Political Puppet

“What about the explosion at the factory? Are you saying he made that happen? Or the high school massacre?”

Jason’s conviction died a little at the sight of her blazing eyes. The answer was an emphatic yes. He fervently believed that this smoke-and-mirrors charlatan’s maniac followers had set the fire that destroyed the factory in Northampton, and he had no doubt that the troubled teenager who’d murdered his classmates wouldn’t have done so without Lombard’s ridiculous predictions. But he wasn’t about to say so. Adrian Lombard had captured the heart of the country with his sweeping, frighteningly accurate predictions he attributed to a simple application of logic, human psychology and a scientific method he had yet to disclose. The current election was a joke. He and his collection of fanatics had no policies, no principles, not a single useful thing to offer the electorate. And yet they were standing in every constituency, propagating the idea that Lombard’s supposedly infallible prediction science could replace politics.

Josie turned and stomped away, slamming the door behind her. Reluctantly, Jason followed, planning to stop by the Wrap-It-Up shop on the way.

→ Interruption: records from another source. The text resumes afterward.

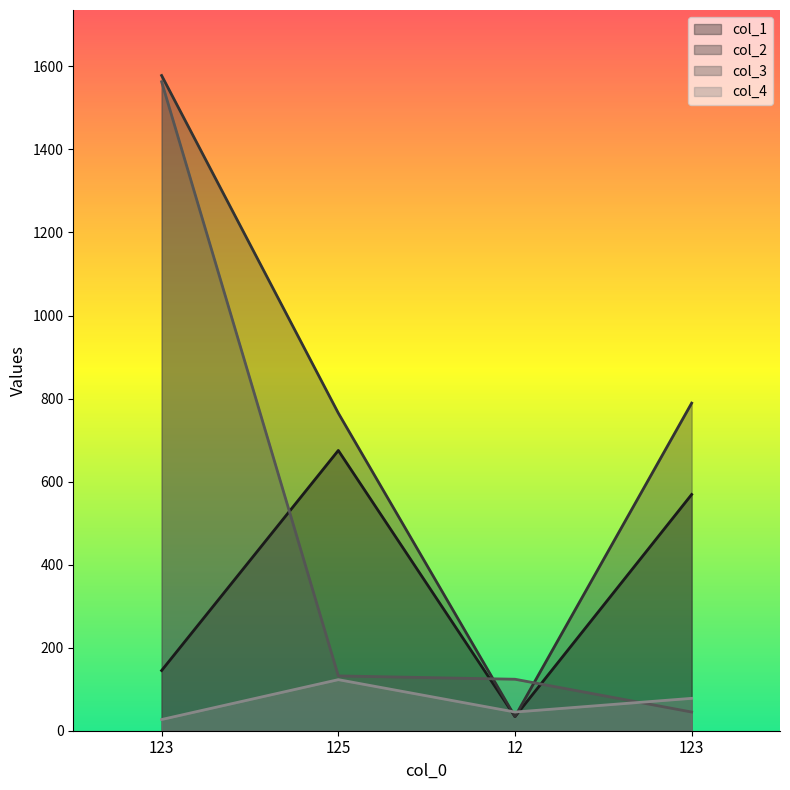

Read the col_1 value at 123, to the nearest 100.

100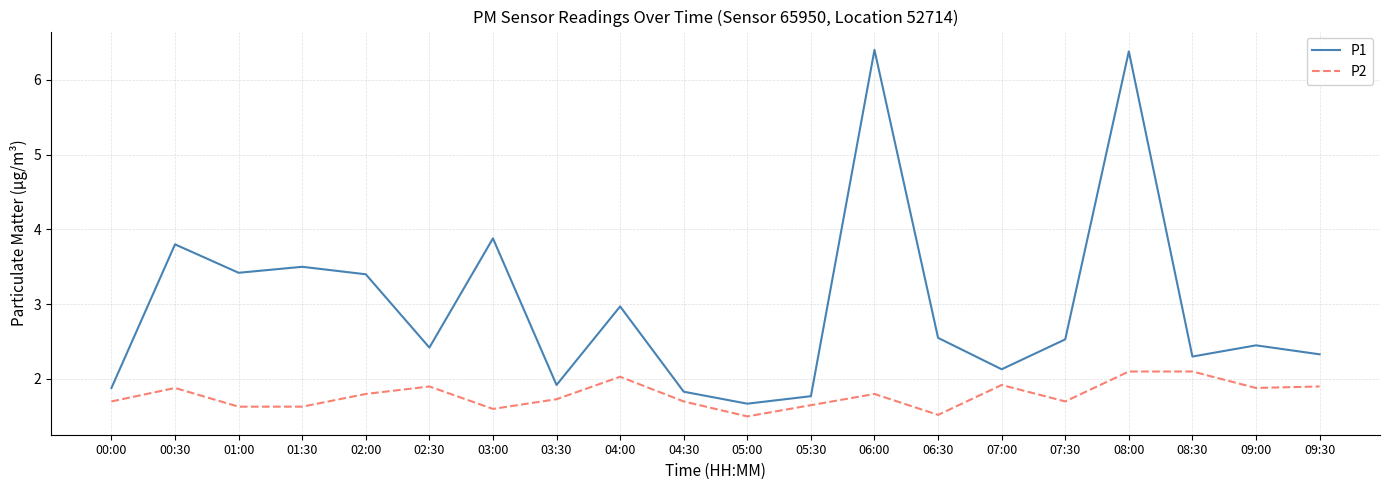

Between 05:30 and 09:00, which series saw the biggest shift?

P1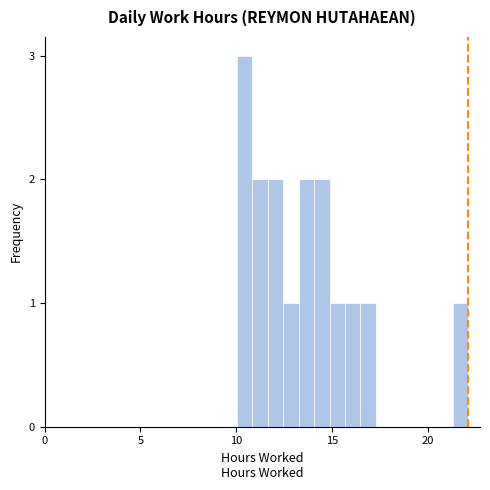

Around what value on the x-axis is the tallest bar? Give the approximate position of its centre, as read against the axis.

10.5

Five minutes later he stood in the crowd, feeling a chill that neither his chicken wrap nor the brilliant sunshine could thaw. Adrian Lombard stood on a box, an actual soap box, smiling and talking as he always did: like a man with the answers to questions other people don’t think to ask, but just as humble as aw-shucks and fiddle-de-dee. His white hair was slicked back, his pinstriped suit like something out of the 1800s. Jason couldn’t decide if the old man made his blood boil or freeze in his veins. By his side was a large box with a clear plastic screen with hunched little figures hanging by strings inside. Jason felt an involuntary shudder as he recognised Lombard’s puppets, the little marionettes he used as a children’s TV presenter fifty years ago, brought along to enhance the impression of a trustworthy old man.

“When you’ve got science,’ Lombard was saying, his grin wide and pleasing, ‘what else do you need? We can predict the problems we face. We can predict the issues we’ll be facing in two years, ten years, a hundred years! What do we need politicians for? What’s the point of them when we know what’s coming and how to deal with it? And when we reach a problem,’ he paused dramatically, his grin widening even more, ‘we’ll science it until it’s a solution!”

The crowd laughed and clapped like this was the most divine revelation.